Elle commence à s'éloigner et Josef culpabiliserait presque de la voir remercier aussi chaleureusement ce bon vieux Andrew. Comme si elle essayait de rattraper la maladresse de son propre frère.
Alexie s'éloigne, Josef ne la suit pas.

— Vas-y, j'arrive.

Elle fronce les sourcils, il insiste du regard. Sa sœur secoue la tête de manière négative et s'éloigne plus loin dans la salle d'attente alors que Josef se tourne vers le médecin, mains dans les poches de sa veste, plus décontracté que tout à l'heure.
Il a eu tout le temps de se calmer même s'il sait que la moindre remarque suffira à lui rallumer son agacement. Josef se passe une main dans les cheveux puis sur le visage en lâchant un soupire de lassitude.

— Bon, il y a eu un malentendu là-dedans. Il désigne le bureau du médecin d'un signe de tête. J'ai jamais remit en question ton job et si je me permets toutes ces questions c'est pas parce que j'étais là lors de ton accident Andrew, mais seulement parce que je m'inquiète pour ma frangine.

Il veut être clair, Josef déteste rester sur des non-dits et que chacun se fasse sont petit film de son côté comme un con.

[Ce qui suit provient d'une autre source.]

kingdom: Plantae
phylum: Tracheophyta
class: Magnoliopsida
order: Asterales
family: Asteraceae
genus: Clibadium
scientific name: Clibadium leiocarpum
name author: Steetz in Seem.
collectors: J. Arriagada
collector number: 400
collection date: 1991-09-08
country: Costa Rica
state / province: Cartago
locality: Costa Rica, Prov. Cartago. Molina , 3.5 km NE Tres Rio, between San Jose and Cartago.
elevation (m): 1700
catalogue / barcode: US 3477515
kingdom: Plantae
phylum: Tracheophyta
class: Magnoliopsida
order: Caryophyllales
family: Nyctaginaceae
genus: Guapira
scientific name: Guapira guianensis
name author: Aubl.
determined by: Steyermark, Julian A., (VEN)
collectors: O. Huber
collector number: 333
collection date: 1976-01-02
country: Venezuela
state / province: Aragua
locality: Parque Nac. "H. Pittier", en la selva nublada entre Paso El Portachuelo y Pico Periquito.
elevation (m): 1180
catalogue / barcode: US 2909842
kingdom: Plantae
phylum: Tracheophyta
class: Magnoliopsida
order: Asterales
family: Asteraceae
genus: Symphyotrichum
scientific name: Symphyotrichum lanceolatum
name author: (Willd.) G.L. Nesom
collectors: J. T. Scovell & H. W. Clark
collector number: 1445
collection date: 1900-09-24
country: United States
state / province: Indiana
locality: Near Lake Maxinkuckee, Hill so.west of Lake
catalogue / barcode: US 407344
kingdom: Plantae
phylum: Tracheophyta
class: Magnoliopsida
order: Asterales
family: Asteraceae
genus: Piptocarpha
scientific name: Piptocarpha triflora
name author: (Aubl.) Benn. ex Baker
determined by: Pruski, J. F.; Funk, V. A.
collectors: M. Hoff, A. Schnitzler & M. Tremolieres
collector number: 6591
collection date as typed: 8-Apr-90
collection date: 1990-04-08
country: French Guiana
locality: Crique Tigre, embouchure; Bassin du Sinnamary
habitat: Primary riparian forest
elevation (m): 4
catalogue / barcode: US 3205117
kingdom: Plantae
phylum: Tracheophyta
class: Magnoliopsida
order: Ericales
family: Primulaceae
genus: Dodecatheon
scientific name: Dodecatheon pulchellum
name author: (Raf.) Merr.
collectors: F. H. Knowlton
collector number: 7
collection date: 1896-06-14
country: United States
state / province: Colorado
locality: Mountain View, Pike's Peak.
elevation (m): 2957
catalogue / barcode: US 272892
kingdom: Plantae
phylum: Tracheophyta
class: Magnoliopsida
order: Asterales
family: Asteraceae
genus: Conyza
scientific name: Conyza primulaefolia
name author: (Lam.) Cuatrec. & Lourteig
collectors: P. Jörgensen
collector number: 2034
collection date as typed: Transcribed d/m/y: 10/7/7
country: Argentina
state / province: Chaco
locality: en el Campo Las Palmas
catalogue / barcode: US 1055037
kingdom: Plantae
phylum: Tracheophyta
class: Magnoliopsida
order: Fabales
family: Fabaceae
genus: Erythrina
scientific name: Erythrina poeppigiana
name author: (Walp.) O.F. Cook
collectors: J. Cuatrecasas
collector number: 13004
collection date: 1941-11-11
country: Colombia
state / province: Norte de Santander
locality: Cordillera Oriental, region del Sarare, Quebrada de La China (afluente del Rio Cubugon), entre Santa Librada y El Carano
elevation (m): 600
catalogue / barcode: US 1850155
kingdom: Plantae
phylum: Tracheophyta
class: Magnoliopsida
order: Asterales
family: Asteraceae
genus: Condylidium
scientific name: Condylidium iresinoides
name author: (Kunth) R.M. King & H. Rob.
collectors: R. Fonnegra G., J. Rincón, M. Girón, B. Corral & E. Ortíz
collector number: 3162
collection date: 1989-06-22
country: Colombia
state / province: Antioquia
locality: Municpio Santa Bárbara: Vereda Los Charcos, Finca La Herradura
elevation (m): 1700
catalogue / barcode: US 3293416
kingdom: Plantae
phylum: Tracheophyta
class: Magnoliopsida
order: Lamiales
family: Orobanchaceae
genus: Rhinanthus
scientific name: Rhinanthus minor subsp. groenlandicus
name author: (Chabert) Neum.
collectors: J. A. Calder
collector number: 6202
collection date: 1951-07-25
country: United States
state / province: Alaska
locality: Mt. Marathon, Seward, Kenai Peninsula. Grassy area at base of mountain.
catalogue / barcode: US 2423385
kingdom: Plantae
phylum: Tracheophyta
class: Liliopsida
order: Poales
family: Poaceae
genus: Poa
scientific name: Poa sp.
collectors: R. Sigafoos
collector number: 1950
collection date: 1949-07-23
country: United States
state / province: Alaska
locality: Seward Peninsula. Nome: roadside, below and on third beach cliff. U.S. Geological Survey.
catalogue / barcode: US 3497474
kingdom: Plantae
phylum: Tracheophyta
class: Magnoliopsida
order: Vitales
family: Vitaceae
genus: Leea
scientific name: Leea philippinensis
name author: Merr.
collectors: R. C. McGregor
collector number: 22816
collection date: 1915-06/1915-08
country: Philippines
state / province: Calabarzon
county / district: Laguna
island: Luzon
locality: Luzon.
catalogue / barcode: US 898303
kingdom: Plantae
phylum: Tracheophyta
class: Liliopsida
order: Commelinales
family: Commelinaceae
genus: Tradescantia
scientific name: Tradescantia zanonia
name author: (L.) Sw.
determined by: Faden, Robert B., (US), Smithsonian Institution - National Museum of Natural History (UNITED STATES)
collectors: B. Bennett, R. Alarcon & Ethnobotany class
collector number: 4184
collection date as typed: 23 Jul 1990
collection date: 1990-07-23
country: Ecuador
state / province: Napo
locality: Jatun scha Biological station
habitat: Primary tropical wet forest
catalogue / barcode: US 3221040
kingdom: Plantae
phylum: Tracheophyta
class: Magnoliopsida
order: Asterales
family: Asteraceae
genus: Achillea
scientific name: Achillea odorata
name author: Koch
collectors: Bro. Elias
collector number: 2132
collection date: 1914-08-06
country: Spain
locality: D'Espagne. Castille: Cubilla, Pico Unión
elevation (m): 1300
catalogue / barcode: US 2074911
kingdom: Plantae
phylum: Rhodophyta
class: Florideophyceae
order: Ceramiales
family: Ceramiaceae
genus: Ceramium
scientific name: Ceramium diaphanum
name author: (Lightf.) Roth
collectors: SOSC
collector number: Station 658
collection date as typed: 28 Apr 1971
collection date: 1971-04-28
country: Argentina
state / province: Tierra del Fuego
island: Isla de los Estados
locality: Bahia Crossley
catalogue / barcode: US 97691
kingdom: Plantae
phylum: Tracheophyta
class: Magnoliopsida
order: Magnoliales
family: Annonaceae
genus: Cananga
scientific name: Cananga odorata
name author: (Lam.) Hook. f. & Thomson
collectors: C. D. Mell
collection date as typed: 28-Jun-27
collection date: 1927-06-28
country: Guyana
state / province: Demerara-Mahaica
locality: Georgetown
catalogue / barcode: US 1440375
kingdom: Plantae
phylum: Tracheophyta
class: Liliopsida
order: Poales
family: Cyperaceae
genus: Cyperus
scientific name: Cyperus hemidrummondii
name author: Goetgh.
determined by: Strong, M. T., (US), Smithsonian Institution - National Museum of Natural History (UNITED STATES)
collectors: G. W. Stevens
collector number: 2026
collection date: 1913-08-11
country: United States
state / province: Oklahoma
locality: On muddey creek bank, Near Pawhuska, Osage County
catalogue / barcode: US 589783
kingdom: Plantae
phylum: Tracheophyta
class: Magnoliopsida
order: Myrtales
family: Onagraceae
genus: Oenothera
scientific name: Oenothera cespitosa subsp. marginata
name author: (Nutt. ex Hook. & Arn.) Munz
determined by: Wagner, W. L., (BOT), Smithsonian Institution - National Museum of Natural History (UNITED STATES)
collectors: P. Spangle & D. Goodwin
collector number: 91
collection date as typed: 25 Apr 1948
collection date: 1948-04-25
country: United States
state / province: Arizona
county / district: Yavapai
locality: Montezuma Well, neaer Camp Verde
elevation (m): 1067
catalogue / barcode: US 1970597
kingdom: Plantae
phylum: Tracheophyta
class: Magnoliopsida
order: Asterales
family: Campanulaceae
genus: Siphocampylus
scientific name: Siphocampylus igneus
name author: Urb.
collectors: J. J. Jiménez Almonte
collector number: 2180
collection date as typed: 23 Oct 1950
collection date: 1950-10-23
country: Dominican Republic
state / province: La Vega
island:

Il veut que tout soit régler avant qu'il ne quitte cet hôpital.

— Je ne contre pas non plus ta manière de faire, ni ne doute de tes capacités. Mais Alexie est ma sœur, elle a eu un sacré accident de voiture et moi j'suis pas toubib. Toi, si. Si je te demandais tout ça, c'était surtout pour me rassurer de savoir que non, on n'passe à côté de rien. Pas que tu n'ai plus les capacités de faire ton job aujourd'hui.

Il se détend au fur et à mesure qu'il parle, ses traits ne sont plus aussi crispés que tout à l'heure et en cette seconde, il se demande comment ils ont fait pour se prendre le bec tout à l'heure. Comme deux imbéciles. A aucun moment il ne s'est dit qu'Andrew n'était plus apte à exercer puisque si le Neurologue est encore là, c'est bien que ses confrères jugent qu'il est apte à exercer.
Tout du moins, il l'espère.

— Donc tranquillise toi un coup, prends un weekend pour aller souffler un peu mais destress, ok ? Josef hausse les sourcils comme pour appuyer ce qu'il lui dit. Et si jamais t'as besoin de parler ou j'sais pas, appelle moi.

Il n'aurait jamais cru qu'il lui proposerait ça à la fin de cet entretient mais l'aide s'était proposée d'elle-même. Et au fond, Josef n'était pas contre si ça pouvait aider Lynch à se sentir mieux dans ses basques.